A study of the Divvy system of bike sharing in Chicago, which, like New York’s City Bikes, lets riders check out bikes from one docking station and return them to another, has provided the city interesting data about where people are going, an article in Chicago Magazine says. The frequency of trips along certain routes shows not just popular destinations or who is going where but seems also to mesh with neighborhoods. For example, in Hyde Park, Cottage Grove Avenue apparently forms a border, with bike traffic staying mostly on one side of the north-south road.
Writer Whet Moser said he was not surprised to find that most bike traffic from Jimmy’s Taphouse, a bar in Hyde Park, was going straight to the University of Chicago library. What he was surprised about, however, was the effect of interstates on traffic:
What struck me was how much Divvy traffic seemed to be shaped by the city’s interstates, as point-to-point journeys were constrained in wide, pie-shaped swaths by the immense roadways. This is both intuitive and not. On one hand, there are plenty of ways to get over and under the interstate; on the other, we know from years of history that interstates divide sections of the city from one another.

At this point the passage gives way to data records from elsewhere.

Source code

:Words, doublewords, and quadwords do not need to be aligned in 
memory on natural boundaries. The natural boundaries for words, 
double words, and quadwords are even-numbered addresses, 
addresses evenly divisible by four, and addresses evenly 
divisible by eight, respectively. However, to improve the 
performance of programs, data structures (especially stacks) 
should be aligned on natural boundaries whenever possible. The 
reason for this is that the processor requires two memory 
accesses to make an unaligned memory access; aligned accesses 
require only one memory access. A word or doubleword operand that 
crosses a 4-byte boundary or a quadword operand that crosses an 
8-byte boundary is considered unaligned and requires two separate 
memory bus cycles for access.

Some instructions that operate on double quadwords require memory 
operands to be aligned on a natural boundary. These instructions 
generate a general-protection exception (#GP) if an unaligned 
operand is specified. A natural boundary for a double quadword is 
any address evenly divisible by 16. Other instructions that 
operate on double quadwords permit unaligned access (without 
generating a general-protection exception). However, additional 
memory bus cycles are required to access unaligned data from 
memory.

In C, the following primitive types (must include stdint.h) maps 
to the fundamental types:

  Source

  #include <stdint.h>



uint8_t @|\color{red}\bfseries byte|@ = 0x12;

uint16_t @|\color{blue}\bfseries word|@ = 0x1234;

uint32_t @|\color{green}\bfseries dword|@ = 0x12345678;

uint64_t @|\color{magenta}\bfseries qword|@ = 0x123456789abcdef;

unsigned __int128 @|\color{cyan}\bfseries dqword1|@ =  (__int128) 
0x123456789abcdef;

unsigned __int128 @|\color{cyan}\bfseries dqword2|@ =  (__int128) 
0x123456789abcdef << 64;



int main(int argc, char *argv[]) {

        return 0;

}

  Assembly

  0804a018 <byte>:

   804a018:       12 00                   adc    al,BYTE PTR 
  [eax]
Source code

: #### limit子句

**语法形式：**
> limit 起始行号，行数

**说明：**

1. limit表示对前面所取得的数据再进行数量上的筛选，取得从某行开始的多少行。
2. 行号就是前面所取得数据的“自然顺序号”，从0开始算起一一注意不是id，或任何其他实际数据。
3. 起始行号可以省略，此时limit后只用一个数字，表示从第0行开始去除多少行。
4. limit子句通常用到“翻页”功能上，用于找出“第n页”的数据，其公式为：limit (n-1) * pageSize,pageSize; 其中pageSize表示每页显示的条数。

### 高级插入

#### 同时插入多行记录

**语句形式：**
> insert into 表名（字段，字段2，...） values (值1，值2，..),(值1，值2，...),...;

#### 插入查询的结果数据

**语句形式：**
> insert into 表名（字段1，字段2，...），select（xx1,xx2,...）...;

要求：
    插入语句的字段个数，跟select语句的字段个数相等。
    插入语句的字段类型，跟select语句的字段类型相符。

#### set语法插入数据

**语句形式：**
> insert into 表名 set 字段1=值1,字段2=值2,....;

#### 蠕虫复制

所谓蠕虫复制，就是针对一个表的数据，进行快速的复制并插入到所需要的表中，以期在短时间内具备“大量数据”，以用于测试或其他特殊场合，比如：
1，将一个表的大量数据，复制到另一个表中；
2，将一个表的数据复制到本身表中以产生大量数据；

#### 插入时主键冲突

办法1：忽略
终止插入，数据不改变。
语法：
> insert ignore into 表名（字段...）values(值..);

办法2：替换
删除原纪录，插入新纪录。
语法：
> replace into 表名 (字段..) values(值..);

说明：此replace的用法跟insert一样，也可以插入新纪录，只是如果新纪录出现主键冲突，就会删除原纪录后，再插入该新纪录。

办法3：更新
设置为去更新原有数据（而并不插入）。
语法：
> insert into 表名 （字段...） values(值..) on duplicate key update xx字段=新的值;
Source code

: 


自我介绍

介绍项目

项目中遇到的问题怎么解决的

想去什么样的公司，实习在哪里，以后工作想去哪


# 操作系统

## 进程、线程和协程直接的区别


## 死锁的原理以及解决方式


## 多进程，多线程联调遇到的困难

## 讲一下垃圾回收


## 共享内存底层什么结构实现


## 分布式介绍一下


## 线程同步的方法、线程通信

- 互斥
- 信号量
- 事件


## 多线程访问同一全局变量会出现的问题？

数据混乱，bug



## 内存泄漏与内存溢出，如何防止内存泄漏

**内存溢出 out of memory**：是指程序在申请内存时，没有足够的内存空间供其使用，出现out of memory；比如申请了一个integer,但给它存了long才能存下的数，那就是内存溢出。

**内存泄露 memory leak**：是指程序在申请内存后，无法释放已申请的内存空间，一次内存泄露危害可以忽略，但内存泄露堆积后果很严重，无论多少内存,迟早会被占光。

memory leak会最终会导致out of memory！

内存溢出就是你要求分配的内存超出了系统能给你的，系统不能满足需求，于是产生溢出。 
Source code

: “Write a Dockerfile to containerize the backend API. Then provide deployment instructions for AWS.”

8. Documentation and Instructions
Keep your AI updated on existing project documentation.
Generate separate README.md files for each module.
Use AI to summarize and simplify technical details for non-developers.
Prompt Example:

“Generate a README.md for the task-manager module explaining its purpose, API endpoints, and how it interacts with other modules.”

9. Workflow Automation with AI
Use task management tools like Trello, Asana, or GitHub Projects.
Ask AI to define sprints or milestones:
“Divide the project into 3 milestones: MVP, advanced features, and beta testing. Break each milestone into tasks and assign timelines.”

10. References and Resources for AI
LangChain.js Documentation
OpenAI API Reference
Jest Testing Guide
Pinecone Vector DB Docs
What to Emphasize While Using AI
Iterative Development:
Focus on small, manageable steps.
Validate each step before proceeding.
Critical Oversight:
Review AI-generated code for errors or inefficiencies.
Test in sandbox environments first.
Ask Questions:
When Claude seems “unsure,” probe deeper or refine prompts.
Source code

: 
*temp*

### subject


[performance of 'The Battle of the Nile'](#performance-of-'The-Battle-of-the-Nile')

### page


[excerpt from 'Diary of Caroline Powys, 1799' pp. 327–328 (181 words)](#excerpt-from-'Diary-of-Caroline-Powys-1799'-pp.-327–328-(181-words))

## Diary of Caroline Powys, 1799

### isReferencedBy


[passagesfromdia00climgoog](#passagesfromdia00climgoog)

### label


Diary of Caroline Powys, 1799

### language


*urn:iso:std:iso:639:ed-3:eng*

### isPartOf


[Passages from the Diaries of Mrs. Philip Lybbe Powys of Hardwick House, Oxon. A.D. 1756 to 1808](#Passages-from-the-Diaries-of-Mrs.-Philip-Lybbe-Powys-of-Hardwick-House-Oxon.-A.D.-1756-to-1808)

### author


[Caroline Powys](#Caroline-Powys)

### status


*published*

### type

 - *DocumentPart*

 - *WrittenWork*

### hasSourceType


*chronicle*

Arkansas’s highway department says expanding Interstate 30 to 10 lanes, instead of the six it is now, won’t make any difference in the neighborhood division the interstate has already caused in Little Rock. See, the department is going to add enchanting sidewalks and climbing walls in the grottos the wider highway will create, so people will travel back and forth. But the Divvy bikes study suggests, why bother?